:: WHAT YOU SHOULD DO ::
A partial copy is required: transcribe exactly the lines from the one containing "laptop: present [27,197,201,308]" through the last line below, without any pictures.

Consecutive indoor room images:
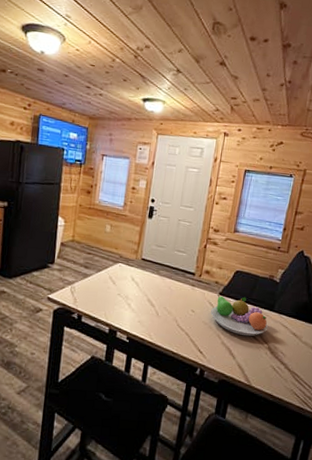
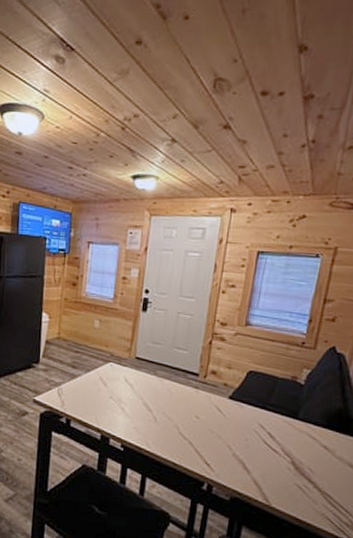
fruit bowl: present [211,294,269,337] -> none [219,398,292,449]

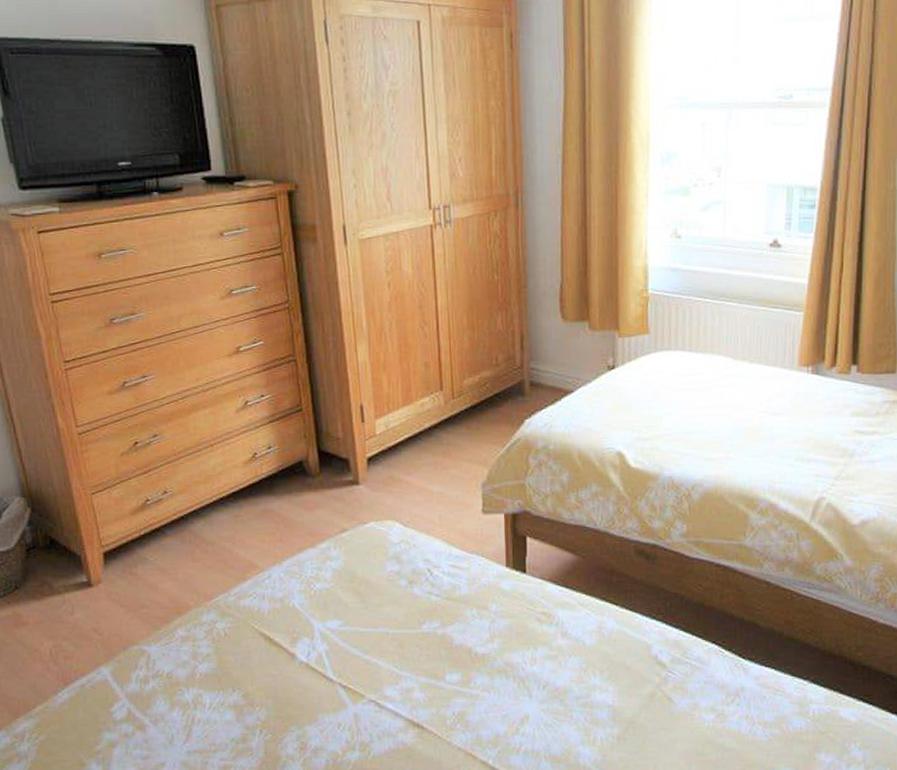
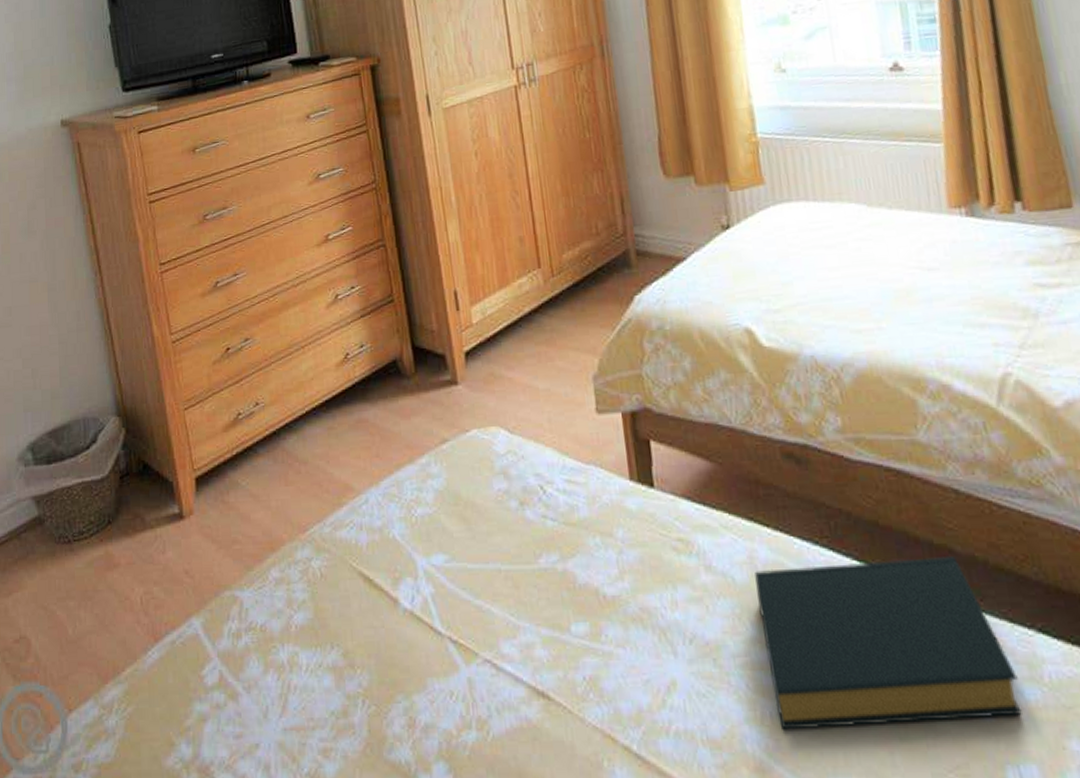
hardback book: none [601,628,790,749] -> present [755,555,1022,730]

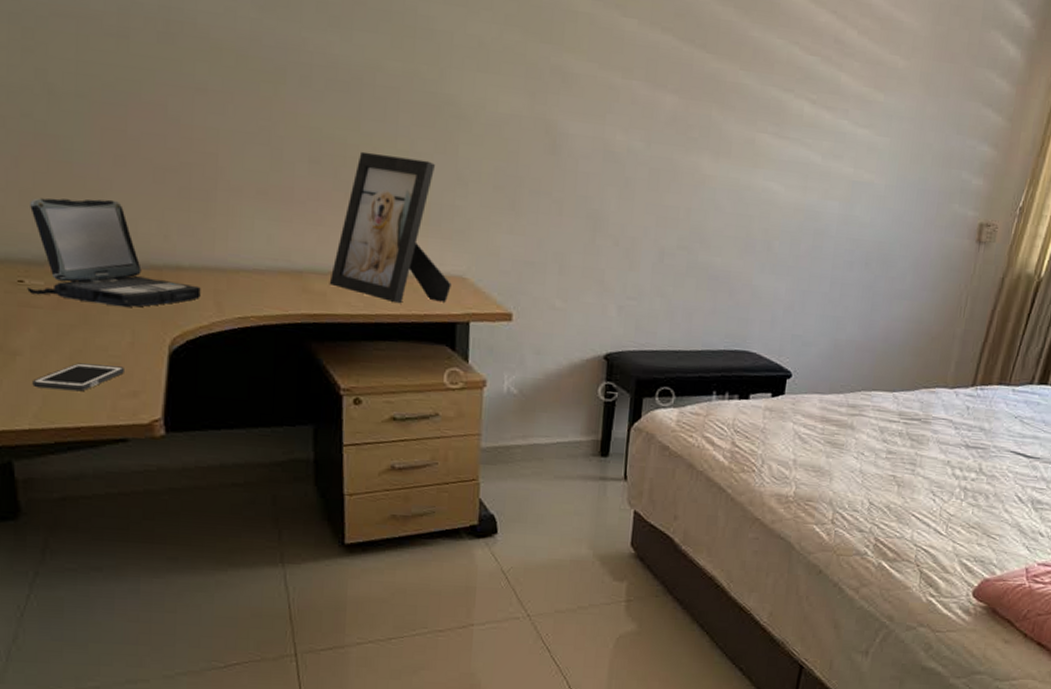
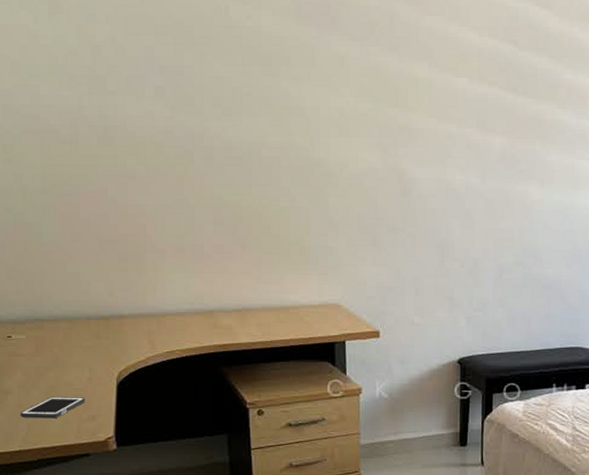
laptop: present [27,197,201,308] -> none [14,268,138,351]
picture frame: present [329,151,452,304] -> none [234,211,329,331]

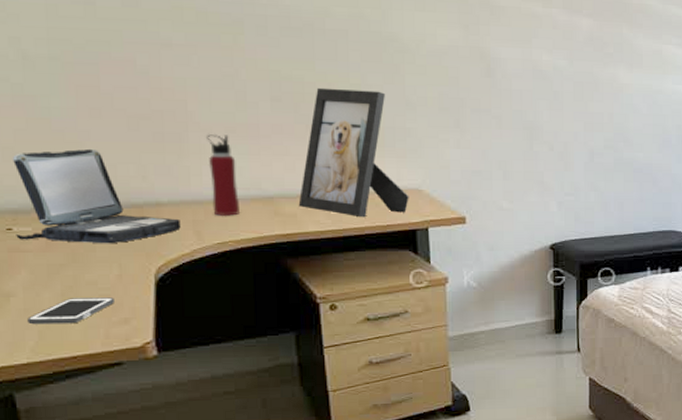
laptop: none [14,268,138,351] -> present [13,148,181,244]
water bottle: none [160,255,185,329] -> present [205,134,239,217]
picture frame: none [234,211,329,331] -> present [298,87,409,218]

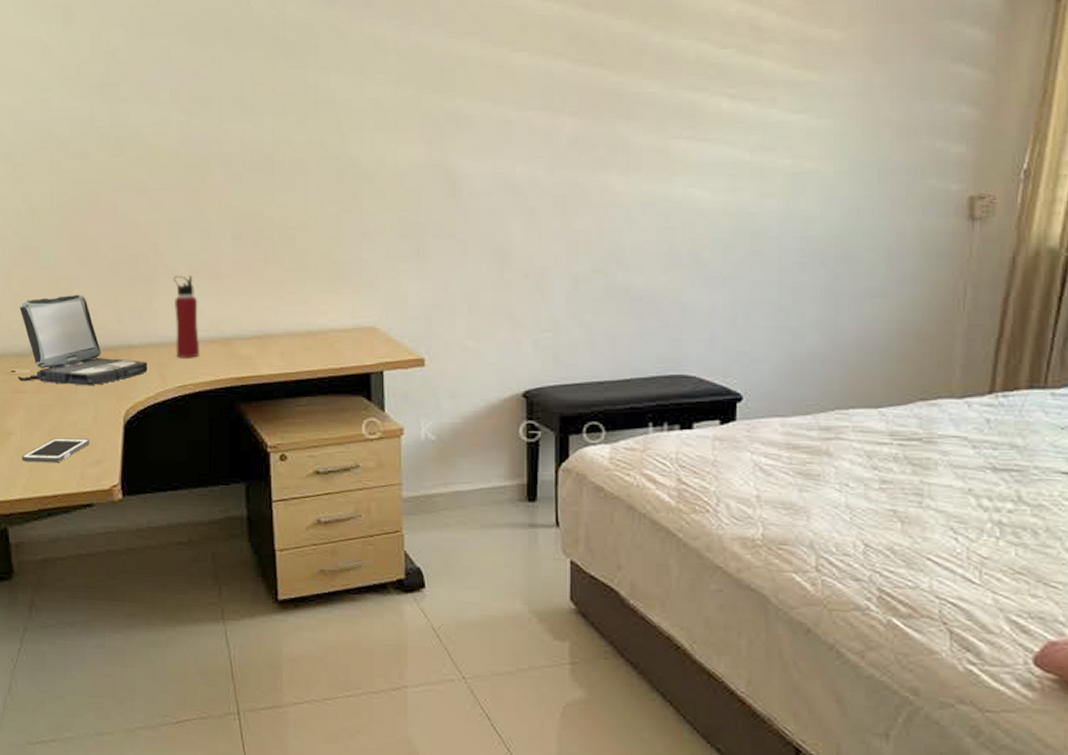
picture frame: present [298,87,409,218] -> none [253,221,364,360]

:: SOLUTION ::
laptop: present [27,197,201,308] -> none [14,268,138,351]
picture frame: present [329,151,452,304] -> none [234,211,329,331]

laptop: none [14,268,138,351] -> present [13,148,181,244]
water bottle: none [160,255,185,329] -> present [205,134,239,217]
picture frame: none [234,211,329,331] -> present [298,87,409,218]

picture frame: present [298,87,409,218] -> none [253,221,364,360]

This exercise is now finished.